Im Grenzgebiet von Straßburg und Kehl entsteht ein neues Viertel für 20 000 Menschen. Günter Ihle von der badischen Landeskirche und seine französische Kollegin Roos Van De Keere arbeiten auf einer gemeinsamen deutsch-französischen Pfarrstelle. Sie nennen ihr Projekt "Von Ufer zu Ufer".
chrismon: Was ist neu an Ihrer Kooperation?
Günter Ihle: Dass zwei Landeskirchen aus zwei Ländern gemeinsam eine Pfarrstelle finanzieren, ist bisher einmalig. Wir feiern beide deutsch-französische Gottesdienste und halten Taizé-Gebete in der "Kapelle der Begegnung" im Rheinviertel. Gemeinsam begleiten wir Pilgergruppen und Konfirmanden und diskutieren mit ihnen über Versöhnung.
Günter Ihle
Claudia Keller
Warum gibt es diese Stelle erst jetzt?
Weil es nicht einfach ist. Die politischen Systeme in Deutschland und Frankreich unterscheiden sich, ebenso die Kirchen. Die badische Kirche hat 1,1 Millionen Mitglieder, Elsass-Lothringen nur 200 000. In Frankreich sind Staat und Kirche strikt getrennt, in Deutschland kooperieren sie. Und wir kämpfen immer noch mit der Sprachbarriere.
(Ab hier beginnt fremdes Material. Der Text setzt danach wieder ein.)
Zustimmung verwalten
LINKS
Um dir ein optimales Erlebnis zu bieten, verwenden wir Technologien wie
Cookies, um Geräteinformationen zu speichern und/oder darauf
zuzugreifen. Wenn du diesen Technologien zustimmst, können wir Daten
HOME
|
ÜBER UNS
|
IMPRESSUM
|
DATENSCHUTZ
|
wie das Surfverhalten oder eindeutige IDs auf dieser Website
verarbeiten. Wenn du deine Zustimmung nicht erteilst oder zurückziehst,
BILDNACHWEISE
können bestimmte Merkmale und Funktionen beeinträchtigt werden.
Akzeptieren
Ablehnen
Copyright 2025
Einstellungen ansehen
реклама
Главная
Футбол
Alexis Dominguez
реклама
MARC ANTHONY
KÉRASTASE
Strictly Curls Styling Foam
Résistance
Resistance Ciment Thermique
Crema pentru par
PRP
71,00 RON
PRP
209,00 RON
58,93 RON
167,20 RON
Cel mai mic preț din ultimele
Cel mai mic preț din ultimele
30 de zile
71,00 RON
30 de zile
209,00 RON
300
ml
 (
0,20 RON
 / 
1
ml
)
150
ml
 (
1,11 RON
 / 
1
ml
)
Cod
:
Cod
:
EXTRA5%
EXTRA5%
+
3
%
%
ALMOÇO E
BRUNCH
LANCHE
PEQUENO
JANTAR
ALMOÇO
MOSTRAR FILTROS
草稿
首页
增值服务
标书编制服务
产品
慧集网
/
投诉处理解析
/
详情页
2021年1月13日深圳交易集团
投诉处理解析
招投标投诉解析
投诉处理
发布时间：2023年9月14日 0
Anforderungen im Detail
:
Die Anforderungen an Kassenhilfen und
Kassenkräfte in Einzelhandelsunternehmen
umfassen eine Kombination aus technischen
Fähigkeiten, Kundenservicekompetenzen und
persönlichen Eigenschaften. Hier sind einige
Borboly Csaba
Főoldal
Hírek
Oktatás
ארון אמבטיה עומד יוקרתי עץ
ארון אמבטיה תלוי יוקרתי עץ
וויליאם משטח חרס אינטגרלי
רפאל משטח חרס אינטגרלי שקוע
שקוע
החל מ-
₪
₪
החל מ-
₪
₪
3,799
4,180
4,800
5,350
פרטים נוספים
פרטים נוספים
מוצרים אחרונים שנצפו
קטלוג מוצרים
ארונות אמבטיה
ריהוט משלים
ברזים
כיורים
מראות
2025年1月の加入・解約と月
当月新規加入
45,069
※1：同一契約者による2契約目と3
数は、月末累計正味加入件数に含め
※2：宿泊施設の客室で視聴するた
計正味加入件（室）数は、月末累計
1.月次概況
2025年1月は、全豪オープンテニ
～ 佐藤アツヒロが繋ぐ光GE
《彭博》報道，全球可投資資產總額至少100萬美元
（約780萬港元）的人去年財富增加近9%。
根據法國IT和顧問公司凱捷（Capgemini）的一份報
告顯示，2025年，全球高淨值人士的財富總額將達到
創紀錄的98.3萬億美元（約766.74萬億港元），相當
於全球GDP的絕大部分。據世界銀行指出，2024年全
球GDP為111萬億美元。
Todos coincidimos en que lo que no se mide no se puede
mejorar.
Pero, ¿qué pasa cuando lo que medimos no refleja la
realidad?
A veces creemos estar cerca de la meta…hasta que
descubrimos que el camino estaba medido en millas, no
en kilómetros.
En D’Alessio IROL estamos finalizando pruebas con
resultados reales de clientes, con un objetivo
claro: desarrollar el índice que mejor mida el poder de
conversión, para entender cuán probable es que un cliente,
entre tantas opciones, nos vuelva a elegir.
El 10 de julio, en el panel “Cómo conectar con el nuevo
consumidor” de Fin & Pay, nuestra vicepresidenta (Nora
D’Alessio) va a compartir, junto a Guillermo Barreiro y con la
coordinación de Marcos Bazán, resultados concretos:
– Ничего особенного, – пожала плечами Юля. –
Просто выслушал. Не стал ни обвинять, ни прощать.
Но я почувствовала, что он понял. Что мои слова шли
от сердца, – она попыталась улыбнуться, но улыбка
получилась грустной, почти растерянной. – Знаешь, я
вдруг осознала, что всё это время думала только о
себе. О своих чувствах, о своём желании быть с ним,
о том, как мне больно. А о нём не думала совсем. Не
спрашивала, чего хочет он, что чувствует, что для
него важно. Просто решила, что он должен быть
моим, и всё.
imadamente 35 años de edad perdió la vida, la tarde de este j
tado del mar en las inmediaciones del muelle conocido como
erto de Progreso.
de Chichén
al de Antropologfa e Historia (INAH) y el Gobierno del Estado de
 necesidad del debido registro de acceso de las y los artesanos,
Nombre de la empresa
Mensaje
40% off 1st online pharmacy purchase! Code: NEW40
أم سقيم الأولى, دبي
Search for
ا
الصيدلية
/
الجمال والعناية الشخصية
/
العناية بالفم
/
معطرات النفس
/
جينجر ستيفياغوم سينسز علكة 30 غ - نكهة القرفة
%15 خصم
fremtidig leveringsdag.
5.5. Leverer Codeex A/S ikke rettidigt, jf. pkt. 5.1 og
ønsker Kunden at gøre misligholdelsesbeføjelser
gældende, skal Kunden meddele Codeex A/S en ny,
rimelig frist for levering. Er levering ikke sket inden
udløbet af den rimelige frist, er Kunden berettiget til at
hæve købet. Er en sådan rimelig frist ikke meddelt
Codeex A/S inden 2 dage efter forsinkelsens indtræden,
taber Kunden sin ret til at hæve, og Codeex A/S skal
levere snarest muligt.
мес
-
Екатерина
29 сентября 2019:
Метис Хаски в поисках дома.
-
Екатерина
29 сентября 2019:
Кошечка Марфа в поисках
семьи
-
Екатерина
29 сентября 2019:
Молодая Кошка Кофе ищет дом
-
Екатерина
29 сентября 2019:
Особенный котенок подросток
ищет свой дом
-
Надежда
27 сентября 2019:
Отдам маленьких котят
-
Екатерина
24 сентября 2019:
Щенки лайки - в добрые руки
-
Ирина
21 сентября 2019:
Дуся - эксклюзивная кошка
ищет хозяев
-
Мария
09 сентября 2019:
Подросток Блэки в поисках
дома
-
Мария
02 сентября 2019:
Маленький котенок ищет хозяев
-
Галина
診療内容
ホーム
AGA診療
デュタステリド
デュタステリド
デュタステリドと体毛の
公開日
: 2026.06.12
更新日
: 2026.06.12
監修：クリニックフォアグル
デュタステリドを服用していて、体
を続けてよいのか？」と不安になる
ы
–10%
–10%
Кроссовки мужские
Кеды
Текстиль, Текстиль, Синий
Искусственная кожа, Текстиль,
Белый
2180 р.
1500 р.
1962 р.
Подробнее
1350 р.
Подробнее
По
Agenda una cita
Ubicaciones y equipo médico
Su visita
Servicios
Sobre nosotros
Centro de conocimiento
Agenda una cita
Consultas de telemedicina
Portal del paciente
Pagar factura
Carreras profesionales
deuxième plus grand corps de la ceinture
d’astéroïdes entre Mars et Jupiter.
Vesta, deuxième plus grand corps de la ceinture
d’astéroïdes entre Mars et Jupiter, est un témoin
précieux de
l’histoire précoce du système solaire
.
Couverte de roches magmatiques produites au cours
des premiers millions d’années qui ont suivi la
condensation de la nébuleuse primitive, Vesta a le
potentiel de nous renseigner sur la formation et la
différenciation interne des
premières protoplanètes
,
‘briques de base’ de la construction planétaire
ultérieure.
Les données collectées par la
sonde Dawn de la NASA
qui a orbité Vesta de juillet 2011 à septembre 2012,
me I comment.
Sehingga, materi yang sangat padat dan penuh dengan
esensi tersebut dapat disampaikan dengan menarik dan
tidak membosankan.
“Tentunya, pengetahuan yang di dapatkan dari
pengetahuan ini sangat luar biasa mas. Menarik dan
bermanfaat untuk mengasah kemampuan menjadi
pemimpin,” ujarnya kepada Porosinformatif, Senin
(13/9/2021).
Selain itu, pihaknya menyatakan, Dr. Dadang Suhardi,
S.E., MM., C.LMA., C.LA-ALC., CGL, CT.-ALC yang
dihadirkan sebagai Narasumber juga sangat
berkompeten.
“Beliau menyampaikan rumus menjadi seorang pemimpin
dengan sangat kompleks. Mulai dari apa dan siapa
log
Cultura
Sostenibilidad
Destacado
Was bedeutet heute Versöhnungsarbeit?
Die Zeit des Aufbruchs ist vorbei. Jetzt müssen wir den Alltag an der Grenze gestalten. Wie gehen wir zum Beispiel mit Zuwanderern aus anderen Religionen und Kulturen um? Das beschäftigt uns auf beiden Seiten des Rheins. Es schwappt auch viel Kriminalität aus Straßburg nach Kehl herüber. Die Jugendlichen aus der Banlieue bevölkern im Sommer die Kehler Freibäder, das bringt Unruhe. Wir wollen nicht, dass Konflikte eskalieren.
Die "Kapelle der Begegnung" ist noch aus der Zeit des Aufbruchs.
Ja, sie wurde in den Trümmern der Nachkriegszeit aufgebaut. Sie ist in einem so schlechten Zustand, dass wir sie im Winter nicht nutzen können. Die Renovierung kostet eine halbe Million Euro. Dafür suchen wir Unterstützung.